As Markets Rebound, This 1 Stock Could Start a Buyout Binge

The stock market has done a good job of recovering so far this week, and on Friday morning, it appeared that market indexes would continue their upward trajectory. The Federal Reserve is still aggressively fighting inflation by sending short-term interest rates higher, but the bond market has seemed to believe that recessionary pressures could come into play and limit the extent to which the Fed can tighten its monetary policy. As of 8:15 am ET, futures on the Dow Jones Industrial Average (^DJI 2.01%) had risen 200 points to 30,872. S&P 500 (^GSPC 2.19%) futures had gained 25 points to 3,825, and Nasdaq Composite (^IXIC 2.26%) futures had picked up 78 points to 11,816.

Declines in the tech stock universe have been far larger than what others have seen, and that has made many individual investors wary of putting money to work in the sector. However, institutional investors have had a lot more confidence in the long-term prospects for some innovative companies, and they’re starting to go bottom-fishing in order to pick up potential bargains. The latest target appears to be Zendesk (ZEN 27.38%)but it might well not be the last, and investors in hard-hit companies should be prepared for a rash of similar buyout bids that could leave them feeling disappointed.

Zendesk at half-off

Shares of Zendesk had been up nearly 50% in premarket trading on Friday morning before dropping back to a 30% gain. The customer-service cloud software platform provider announced it had made an agreement to get taken private by a group of institutional investors.

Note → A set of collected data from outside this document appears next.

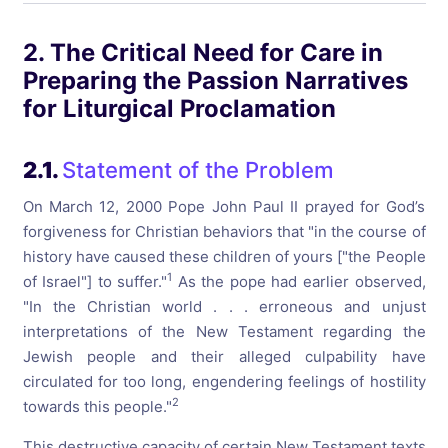
2. The Critical Need for Care in
Preparing the Passion Narratives
for Liturgical Proclamation
2.1.
Statement of the Problem
On March 12, 2000 Pope John Paul II prayed for God’s
forgiveness for Christian behaviors that "in the course of
history have caused these children of yours ["the People
1
of Israel"] to suffer."
As the pope had earlier observed,
"In the Christian world . . . erroneous and unjust
interpretations of the New Testament regarding the
Jewish people and their alleged culpability have
circulated for too long, engendering feelings of hostility
2
towards this people."
This destructive capacity of certain New Testament texts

Reports surfaced late Thursday that a group of buyout specialists, including Hellman & Friedman and Permira, could be looking at making a deal to acquire Zendesk. The companies announced a final deal Friday morning. The decision stood in stark contrast to what Zendesk’s management has said, arguing that it intends to remain independent and publicly traded in the wake of its having completed a strategic review to assess potential options.

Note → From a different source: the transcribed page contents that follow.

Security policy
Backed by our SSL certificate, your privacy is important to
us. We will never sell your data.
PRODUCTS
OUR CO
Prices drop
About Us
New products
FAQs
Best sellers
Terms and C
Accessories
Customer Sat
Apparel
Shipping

Outside investors have been putting pressure on Zendesk for quite a while. Jana Partners engaged in a proxy battle, aiming to put directors on the Zendesk board and seeking a different strategic direction. Jana had been critical of the cloud customer-service software provider’s failed attempt to acquire Momentive Global (MNTV 5.26%)and it had also argued that Zendesk should accept an earlier buyout bid to go private that was worth roughly $127 to $132 per share.

In part because of the involved, Zendesk stock fell sharply in May after having largely withstood the downward-trending market earlier in the year. Thursday’s close was more than 60% below its 2021 all-time highs, and even after this morning’s big jump, the stock trades at less than half its best levels.

What the deal looks like

The big question when the reports of a possible buyout surfaced was when whether Zendesk would be able to use the previous $127 to $132 per share range as a starting point and then go higher from here. That proved not to be the case, as the deal values ​​Zendesk at just $77.50 per share, or $10.2 billion in all.

It was a tough blow politically for the software company to accept less than that, but the environment for tech stocks has changed quickly. Buyers proved unwilling to pay up for Zendesk after the broad-based sell-off across the sector.

If the deal goes through, Zendesk’s acquisition will have implications for the entire high-growth tech stock universe. There’s nothing more disappointing for long-term investors than to hold shares through a big downturn in the belief that the company’s business will rebound, only to see institutional investors swoop in to buy them out and get a bargain deal. Those who bought at levels closer to its highs are ending up with locked-in loss as a result of Zendesk’s accepting the much-lower offer.

Buyout bids are big paydays for short-term traders, and the Zendesk buyout could open the floodgates for other institutional investors to make similar offers for a wider range of companies. Long-term individual investors will have only a limited ability to ensure that the management teams of the businesses whose shares they own will do the right thing and let them participate in a long-term rebound.